Apple does sign the entire boot process but they have the benefit of a strictly defined hardware set to support.


> Apple does sign the entire boot process but they have the benefit of a strictly defined hardware set to support

Windows can also sign the entire boot process, but they unlike Apple can't make the system folders read-only due to backwards compatability (Windows 10S experimented with this idea but was scrapped).

There's nothing stopping Linux distros from having a secure boot process, but the initramfs either has to be scrapped or pre-built by the distro.


>And yeah the problem is that the initramfs is built on the machine itself. So it would have to have the signing keys which defeats the purpose.

Just brainstorming here.

What if the initramfs was rebuilt every time the OS was upgraded. During an OS upgrade, the user is asked to cold boot, the machine does a special boot, requests the user's disk decryption password, and uses it to build and sign the new initramfs, based on files signed by distro maintainers.

Then for every ordinary boot, immediately after disk decryption, we keep the disk decryption password in memory for just a little bit longer, and use it to check the signature on the initramfs before continuing with the boot.
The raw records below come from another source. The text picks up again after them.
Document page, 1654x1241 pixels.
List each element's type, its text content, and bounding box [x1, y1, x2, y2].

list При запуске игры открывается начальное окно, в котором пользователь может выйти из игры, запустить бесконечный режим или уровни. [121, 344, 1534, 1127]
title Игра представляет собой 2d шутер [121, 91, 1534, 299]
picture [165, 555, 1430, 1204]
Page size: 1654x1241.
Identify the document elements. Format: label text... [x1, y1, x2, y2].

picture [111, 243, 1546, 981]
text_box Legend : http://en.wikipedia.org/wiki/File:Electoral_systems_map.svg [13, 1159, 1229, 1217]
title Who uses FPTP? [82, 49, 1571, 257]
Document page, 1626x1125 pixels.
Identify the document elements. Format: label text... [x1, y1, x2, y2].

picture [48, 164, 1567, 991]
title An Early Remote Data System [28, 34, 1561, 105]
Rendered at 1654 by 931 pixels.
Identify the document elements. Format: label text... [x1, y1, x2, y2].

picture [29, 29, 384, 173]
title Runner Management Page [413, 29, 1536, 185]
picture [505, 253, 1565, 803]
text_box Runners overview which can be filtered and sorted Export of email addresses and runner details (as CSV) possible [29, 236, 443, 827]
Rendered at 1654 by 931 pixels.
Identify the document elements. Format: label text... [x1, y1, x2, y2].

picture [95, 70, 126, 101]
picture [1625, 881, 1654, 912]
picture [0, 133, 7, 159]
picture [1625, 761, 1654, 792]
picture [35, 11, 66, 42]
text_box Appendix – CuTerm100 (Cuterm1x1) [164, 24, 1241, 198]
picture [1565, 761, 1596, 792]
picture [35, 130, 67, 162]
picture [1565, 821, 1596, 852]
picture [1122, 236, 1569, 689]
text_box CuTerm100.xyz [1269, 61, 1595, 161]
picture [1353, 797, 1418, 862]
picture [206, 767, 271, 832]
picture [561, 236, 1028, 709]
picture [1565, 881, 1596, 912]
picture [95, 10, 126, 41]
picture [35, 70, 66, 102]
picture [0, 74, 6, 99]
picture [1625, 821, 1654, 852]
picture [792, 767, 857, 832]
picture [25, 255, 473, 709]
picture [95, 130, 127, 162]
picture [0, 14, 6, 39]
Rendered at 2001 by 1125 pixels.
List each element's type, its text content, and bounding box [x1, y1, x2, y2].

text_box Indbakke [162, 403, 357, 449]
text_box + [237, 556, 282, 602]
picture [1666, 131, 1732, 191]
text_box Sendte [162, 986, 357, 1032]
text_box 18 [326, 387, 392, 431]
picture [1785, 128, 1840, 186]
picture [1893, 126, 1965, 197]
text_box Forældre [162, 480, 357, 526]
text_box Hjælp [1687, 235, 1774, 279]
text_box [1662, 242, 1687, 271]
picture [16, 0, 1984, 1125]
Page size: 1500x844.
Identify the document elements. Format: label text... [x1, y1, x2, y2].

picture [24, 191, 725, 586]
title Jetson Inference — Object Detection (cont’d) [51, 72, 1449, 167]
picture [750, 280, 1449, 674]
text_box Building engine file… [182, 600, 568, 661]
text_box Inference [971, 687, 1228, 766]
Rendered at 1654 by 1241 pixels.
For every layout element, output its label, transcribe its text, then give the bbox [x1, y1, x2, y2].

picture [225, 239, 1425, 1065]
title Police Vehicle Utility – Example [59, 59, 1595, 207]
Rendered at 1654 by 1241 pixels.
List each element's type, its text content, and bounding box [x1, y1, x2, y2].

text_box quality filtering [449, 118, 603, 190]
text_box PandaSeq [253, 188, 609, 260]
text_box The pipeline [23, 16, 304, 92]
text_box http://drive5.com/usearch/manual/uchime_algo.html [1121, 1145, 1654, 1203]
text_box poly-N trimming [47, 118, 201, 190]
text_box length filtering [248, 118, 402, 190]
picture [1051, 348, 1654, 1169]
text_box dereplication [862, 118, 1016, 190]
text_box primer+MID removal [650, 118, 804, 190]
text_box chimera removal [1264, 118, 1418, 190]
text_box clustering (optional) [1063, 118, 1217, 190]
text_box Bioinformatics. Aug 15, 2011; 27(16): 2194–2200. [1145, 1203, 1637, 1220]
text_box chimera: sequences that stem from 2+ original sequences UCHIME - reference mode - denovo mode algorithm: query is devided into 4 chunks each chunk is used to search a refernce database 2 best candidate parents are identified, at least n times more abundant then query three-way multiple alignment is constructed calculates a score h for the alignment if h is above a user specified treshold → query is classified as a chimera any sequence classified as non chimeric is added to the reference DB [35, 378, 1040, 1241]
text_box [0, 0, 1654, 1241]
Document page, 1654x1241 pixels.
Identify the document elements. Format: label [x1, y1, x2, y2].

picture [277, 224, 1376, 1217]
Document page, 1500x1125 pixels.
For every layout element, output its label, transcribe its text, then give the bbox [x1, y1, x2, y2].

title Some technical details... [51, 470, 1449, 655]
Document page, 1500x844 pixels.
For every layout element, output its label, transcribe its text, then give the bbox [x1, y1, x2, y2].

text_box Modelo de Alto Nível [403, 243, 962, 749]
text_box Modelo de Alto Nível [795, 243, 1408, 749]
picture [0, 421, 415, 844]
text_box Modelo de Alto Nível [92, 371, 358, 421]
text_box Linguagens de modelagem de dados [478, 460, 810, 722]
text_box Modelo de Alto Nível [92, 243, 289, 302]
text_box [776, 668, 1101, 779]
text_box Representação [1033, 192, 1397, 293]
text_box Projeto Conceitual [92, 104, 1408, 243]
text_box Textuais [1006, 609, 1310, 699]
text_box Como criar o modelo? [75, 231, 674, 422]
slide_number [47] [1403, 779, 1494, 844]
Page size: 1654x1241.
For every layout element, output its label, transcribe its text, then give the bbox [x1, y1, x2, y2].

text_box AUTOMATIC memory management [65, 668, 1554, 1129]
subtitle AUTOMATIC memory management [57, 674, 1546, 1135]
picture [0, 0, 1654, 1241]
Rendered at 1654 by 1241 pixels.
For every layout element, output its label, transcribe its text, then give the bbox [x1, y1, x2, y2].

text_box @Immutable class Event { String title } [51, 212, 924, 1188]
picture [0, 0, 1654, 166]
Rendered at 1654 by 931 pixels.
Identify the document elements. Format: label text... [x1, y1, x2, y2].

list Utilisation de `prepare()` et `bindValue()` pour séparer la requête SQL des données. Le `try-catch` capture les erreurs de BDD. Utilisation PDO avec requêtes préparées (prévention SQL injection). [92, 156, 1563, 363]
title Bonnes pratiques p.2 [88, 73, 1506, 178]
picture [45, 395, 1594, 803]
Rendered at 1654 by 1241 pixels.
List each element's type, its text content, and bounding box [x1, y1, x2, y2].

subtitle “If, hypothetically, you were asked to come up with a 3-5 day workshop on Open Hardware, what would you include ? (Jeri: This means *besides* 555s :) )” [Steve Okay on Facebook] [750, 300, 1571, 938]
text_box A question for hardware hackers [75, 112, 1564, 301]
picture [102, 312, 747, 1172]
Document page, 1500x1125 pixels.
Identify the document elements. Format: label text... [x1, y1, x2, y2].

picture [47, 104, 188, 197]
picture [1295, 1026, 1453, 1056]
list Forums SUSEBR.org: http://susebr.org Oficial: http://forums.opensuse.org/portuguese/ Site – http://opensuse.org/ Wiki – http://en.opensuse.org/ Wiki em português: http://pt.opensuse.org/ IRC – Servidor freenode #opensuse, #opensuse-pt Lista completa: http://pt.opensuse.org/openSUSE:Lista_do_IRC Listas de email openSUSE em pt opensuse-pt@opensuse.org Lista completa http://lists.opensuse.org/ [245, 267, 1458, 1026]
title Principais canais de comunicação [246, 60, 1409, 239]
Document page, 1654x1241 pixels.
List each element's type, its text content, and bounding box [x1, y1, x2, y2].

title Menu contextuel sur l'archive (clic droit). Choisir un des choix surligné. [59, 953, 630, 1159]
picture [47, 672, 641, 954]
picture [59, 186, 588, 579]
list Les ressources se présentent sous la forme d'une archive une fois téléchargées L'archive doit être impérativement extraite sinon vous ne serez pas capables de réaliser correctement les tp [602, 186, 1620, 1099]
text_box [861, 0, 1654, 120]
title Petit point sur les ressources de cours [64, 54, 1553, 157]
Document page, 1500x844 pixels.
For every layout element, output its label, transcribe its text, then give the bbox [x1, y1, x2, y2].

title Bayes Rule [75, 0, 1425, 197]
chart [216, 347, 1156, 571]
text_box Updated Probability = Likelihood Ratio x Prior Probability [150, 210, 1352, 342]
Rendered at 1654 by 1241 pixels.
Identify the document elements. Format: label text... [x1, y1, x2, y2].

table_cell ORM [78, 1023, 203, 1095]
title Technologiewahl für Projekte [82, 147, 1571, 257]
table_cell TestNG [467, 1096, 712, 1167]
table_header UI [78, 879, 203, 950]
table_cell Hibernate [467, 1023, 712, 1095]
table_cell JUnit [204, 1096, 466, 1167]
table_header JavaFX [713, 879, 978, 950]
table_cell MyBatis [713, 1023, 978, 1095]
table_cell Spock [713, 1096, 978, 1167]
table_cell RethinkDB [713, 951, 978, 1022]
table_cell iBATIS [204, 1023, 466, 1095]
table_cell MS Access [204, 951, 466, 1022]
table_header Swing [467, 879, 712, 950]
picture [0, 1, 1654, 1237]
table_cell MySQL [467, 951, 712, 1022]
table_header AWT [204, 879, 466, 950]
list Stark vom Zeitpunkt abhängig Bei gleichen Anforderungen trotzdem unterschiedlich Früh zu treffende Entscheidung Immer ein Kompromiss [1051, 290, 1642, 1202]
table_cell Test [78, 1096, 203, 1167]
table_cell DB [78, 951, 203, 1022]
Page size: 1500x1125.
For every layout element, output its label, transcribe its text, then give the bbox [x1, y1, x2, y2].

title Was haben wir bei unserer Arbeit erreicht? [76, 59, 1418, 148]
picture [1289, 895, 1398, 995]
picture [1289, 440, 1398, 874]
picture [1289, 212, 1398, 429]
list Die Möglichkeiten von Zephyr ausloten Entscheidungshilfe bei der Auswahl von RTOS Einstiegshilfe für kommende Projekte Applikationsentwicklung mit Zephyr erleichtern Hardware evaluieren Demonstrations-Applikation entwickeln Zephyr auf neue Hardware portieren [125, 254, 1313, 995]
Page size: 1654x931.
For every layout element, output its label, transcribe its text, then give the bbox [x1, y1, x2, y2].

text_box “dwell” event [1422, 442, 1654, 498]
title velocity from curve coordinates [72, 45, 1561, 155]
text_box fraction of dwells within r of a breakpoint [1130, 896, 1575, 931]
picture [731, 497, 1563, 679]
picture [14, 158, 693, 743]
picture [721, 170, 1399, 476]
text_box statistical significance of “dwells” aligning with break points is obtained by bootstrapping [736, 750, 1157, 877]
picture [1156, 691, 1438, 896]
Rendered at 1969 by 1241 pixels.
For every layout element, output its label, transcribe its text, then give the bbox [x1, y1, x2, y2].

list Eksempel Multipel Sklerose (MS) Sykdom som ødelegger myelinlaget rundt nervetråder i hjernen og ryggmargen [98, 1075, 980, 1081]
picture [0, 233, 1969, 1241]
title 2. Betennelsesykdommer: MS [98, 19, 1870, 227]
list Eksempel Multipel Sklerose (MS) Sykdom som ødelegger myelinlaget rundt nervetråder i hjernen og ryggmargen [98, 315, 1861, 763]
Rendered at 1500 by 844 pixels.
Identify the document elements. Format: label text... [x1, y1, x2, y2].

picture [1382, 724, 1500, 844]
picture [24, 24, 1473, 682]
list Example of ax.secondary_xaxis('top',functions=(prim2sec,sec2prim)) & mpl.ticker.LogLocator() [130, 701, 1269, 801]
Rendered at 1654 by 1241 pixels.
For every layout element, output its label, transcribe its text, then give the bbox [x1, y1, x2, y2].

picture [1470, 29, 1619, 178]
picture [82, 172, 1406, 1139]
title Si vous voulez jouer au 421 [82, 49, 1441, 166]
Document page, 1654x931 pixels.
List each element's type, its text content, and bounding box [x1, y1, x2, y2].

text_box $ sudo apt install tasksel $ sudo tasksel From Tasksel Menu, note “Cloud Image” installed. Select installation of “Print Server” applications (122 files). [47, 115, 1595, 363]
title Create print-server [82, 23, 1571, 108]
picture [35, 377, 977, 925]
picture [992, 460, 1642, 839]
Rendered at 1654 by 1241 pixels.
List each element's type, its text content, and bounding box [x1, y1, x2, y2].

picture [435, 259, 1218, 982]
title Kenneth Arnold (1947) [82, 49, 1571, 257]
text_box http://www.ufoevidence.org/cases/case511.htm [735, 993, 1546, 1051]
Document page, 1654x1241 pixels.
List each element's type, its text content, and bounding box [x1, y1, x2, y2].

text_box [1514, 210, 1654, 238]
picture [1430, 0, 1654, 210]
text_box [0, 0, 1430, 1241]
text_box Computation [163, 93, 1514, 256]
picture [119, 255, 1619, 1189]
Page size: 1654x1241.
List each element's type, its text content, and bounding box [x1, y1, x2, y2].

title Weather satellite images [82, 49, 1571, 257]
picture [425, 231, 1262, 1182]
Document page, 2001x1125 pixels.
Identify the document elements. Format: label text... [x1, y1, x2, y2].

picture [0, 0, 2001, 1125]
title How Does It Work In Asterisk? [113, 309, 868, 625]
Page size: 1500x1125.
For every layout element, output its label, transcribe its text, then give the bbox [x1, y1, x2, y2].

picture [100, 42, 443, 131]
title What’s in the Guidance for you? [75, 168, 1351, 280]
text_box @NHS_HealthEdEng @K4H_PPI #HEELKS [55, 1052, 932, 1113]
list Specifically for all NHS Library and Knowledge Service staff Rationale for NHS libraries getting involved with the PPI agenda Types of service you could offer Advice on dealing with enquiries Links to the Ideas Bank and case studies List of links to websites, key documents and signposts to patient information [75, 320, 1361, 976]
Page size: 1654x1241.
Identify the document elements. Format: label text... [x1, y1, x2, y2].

The "signature" could be the secure hash of [the disk decryption password concatenated with the initramfs binary], or something (ask a crypto expert -- perhaps KDF+HMAC is better?)

I'm guessing the disk decryption password is much harder to steal than the user's root password?

(I might be totally out to lunch here, I know nothing about Linux boot. The above comment is written in the spirit of "learning about things by asking dumb questions"!)


* What if the initramfs was rebuilt every time the OS was upgraded.*

On most distributions, they already are if the kernel changes in anyway. This is what ends up filling up your /boot partition.

Then for every ordinary boot, immediately after disk decryption, we keep the disk decryption password in memory for just a little bit longer, and use it to check the signature on the initramfs before continuing with the boot.

You can just reuse the existing architecture of secure boot/tpm to store public keys (although GRUB is a disaster and will likely break your boot chain of trust). You normally can't add additional keys unless the system is in setup mode. But, the process to add a self signed key is not user friendly and you'd still need to store the private key on disk to sign additional images, which malware can access.

There is a process to generate something known as a UKI, where it can be a signed kernel/initramfs verified by the firmware secure boot, but I believe only Red Hat has keys to sign anything and most distos get given a signed shim that will only boot the turd called GRUB.


If you aren't already doing private cicd, effectively acting as "the OS developer", you don't have "full control" over your system.